Yindou will try its best to assist public security authorities in arresting Li, recover the funds, and to minimize the losses of investors, the statement added. The company's turnover was CNY10.6 billion and the firm had facilitated more than 336,000 loans with a balance of CNY310 million in interest rates.
Online P2P lending, where investors side-step traditional lenders such as banks to lend directly to borrowers, expanded quickly in China into the mid-decade. At its peak in 2015, there were more than 5,000 platforms. But the industry fell into disrepute after scandals such as the Ezubao 'ponzi scheme' that fleeced investors of more than USD7.6 billion.

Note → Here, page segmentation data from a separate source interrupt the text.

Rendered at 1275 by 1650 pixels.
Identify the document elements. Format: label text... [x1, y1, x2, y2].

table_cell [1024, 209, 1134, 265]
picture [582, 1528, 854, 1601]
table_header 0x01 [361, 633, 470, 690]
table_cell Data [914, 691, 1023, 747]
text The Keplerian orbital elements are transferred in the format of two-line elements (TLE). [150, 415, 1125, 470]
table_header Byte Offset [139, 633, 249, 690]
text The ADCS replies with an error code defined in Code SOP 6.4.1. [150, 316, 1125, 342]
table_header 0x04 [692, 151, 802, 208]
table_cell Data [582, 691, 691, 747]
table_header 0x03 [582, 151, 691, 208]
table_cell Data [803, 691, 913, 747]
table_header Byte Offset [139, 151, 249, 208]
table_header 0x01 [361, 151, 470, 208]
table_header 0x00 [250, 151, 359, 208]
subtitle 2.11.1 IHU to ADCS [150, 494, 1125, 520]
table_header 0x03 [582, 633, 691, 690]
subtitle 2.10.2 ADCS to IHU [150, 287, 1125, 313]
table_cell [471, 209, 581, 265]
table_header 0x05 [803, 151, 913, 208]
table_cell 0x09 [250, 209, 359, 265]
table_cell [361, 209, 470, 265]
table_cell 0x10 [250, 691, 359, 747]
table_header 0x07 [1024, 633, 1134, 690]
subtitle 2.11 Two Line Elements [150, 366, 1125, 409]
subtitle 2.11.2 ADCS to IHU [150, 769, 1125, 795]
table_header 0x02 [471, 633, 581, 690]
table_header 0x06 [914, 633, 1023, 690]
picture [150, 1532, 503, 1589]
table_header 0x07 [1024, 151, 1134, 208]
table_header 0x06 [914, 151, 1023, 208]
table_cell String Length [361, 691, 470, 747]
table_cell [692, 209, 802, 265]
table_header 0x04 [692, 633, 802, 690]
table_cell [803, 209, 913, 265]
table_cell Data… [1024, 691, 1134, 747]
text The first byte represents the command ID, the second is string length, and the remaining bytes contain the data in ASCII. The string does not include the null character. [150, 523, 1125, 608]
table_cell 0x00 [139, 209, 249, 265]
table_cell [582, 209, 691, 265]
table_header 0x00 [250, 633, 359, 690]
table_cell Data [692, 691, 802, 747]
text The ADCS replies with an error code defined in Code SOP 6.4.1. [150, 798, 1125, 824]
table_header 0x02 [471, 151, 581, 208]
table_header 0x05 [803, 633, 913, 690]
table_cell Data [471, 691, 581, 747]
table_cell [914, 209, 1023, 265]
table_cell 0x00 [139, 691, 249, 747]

Pandora's box opened when rumors started circulating in May that many of the online lender's real estate borrowers were shell companies without proper licenses. Yindou's Chief Executive Wang Pengcheng told the media then that individual borrowers behind these made-up companies were turning to P2P lenders in order to avert the traditional banks' personal loan limit of CNY200,000 (USD29,700) to find funds for housing.
Founded in 2013, Yindou had a registered capital of CNY80 million and paid-in capital of CNY62.9 million. The majority shareholder is telecom firm Huaxin Electronics Enterprise Group with a 70 percent stake, followed by CEO Wang with the rest.
The China Banking and Insurance Regulatory Commission held a meeting on July 16 to address the issues of the P2P lending sector and draft new rules, which are rumored to come out this month or next.